Il percorso "Museo 4.0 - Laboratori d'ispirazione collettiva per i musei del territorio", un corso laboratoriale gratuito rivolto ai musei, alle associazioni culturali e agli operatori del settore dell'arte e del turismo, alle imprese culturali e ai liberi professionisti, si è svolto nell'arco di diversi mesi presso il Cambellotti, ed è giunto al termine nonostante il lockdown e i problemi che abbiamo vissuto.

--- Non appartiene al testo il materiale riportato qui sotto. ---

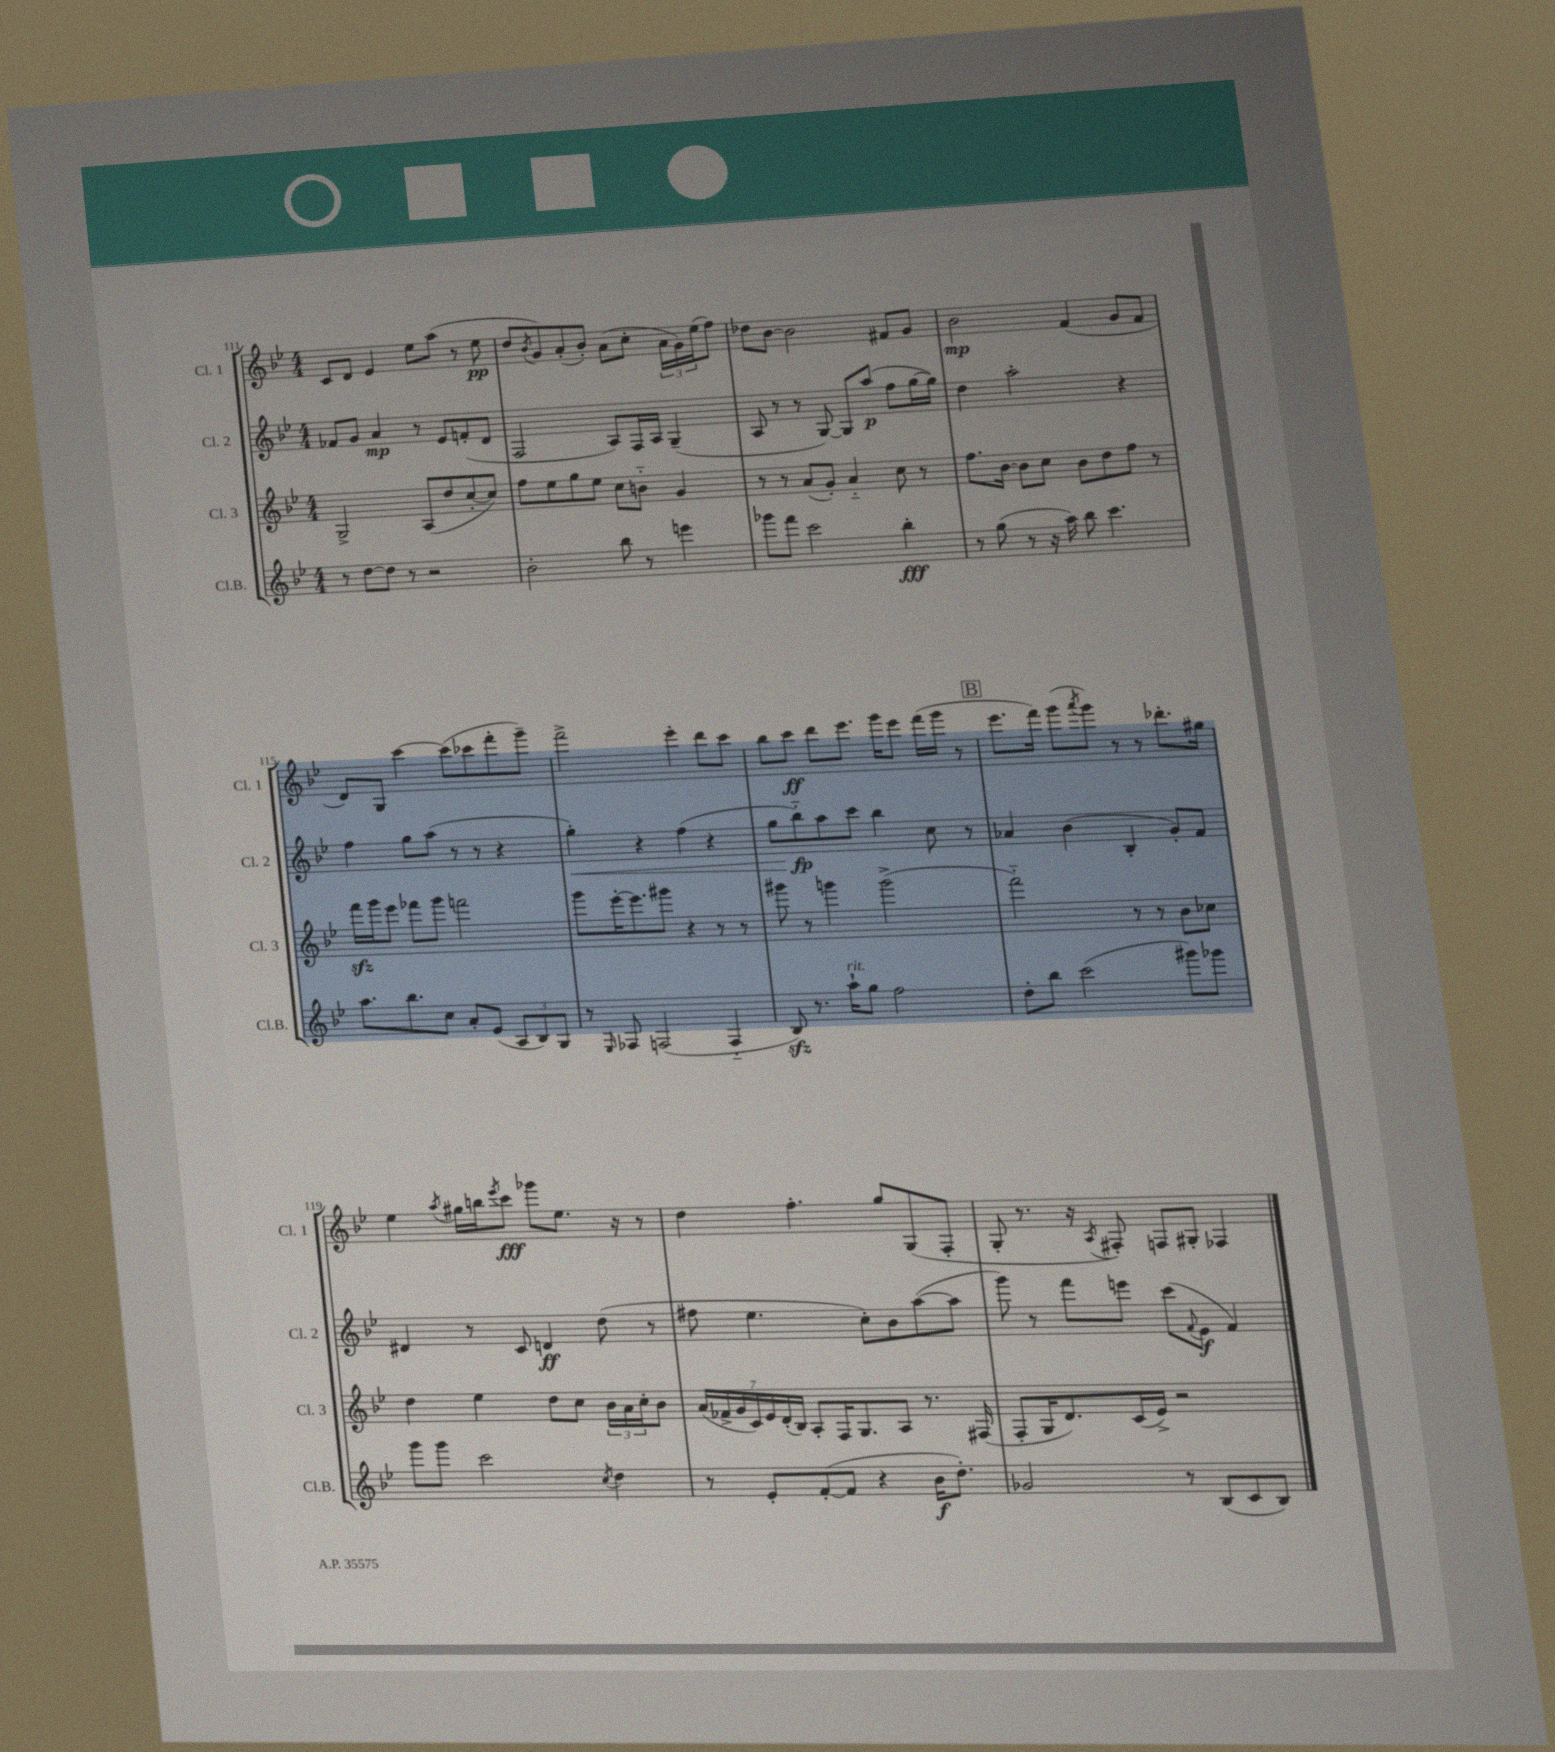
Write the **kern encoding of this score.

Ieri pomeriggio presso il Palazzo della Cultura, l'assessore Silvio Di Francia in occasione di una data importante, per la città, la posa della prima pietra, ha voluto rendere omaggio con una cerimonia pubblica a tutti gli operatori culturali che si sono formati grazie all'iniziativa. Nel corso della cerimonia ha spiegato come è nata l'attività fortemente voluta dall'Assessorato alla cultura che ha ricevuto il sostegno economico della Regione Lazio. Dopo la proiezione di un breve video che ha ripreso alcuni momenti dei laboratori, Silvio Di Francia ha espresso la volontà di mutare gli spazi del Palazzo della Cultura e del Museo in luoghi di formazione, dei veri e propri incubatori culturali. L'idea è quella di far cessare la loro funzione dedicata esclusivamente ad attività di ufficio e di rendere questi palazzi dei luoghi aperti alle istanze culturali della città, delle aree vitali che devono essere vissute pienamente da cittadini e associazioni. Insieme all'assessore Silvio Di Francia, al tavolo della presidenza anche Fabio D'Achille, presidente della commissione cultura che nel suo intervento ha evidenziato come questa occasione formativa sia stata importante per i tanti operatori culturali che operano in provincia, un momento fondativo utile per riconoscersi e per incontrarsi. Elena Lusena, invece, ha ripercorso le tappe che hanno scandito il progetto dagli albori, come si sono svolti gli incontri con le altre docenti. Un'idea trasformata in realtà e composta soprattutto da donne, sono tutte di sesso femminile le formatrici che si sono alternate nelle attività laboratoriali, tra loro: Miriam Mandosi, Giovanna Cotroneo, Nicolette Mandarano e Francesca Guida.

Il corso che si è configurato come un vero "hub " di connessione fra le tante realtà del territorio pontino ha coinvolto davvero molte persone, direttori di musei, archeologi, guide turistiche, operatori culturali, insegnanti e quasi tutti hanno partecipato alla cerimonia di fine corso. Il Museo che forma però non termina qui, infatti ci sarà una seconda edizione per l'evento formativo che tornerà prestissimo con attività altamente specializzanti.